[Work to complete] From the data below, please reproduce exactly everything from the line that contains "شخصیت‌های کلیدی و" down to the line that contains "خانم گل شیفته می‌آورند.", with both ends included.

[Dataset entries]

......

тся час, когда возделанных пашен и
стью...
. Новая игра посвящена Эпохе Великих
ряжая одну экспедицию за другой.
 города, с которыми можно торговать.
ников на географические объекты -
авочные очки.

......

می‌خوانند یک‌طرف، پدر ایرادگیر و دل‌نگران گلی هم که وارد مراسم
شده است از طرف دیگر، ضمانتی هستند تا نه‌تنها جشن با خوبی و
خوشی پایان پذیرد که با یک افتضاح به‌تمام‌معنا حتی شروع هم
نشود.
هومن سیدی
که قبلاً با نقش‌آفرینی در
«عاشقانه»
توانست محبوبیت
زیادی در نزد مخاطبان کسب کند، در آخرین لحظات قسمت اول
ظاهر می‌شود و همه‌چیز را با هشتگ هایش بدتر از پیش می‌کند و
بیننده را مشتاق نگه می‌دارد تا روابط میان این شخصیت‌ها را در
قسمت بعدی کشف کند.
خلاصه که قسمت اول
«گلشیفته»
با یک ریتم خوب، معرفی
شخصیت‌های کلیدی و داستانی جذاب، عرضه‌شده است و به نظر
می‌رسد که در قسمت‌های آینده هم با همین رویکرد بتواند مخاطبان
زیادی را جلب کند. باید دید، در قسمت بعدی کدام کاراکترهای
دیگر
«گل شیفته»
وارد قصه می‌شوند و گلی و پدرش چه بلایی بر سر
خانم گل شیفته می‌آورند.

......

[Written solution]
شخصیت‌های کلیدی و داستانی جذاب، عرضه‌شده است و به نظر
می‌رسد که در قسمت‌های آینده هم با همین رویکرد بتواند مخاطبان
زیادی را جلب کند. باید دید، در قسمت بعدی کدام کاراکترهای
دیگر
«گل شیفته»
وارد قصه می‌شوند و گلی و پدرش چه بلایی بر سر
خانم گل شیفته می‌آورند.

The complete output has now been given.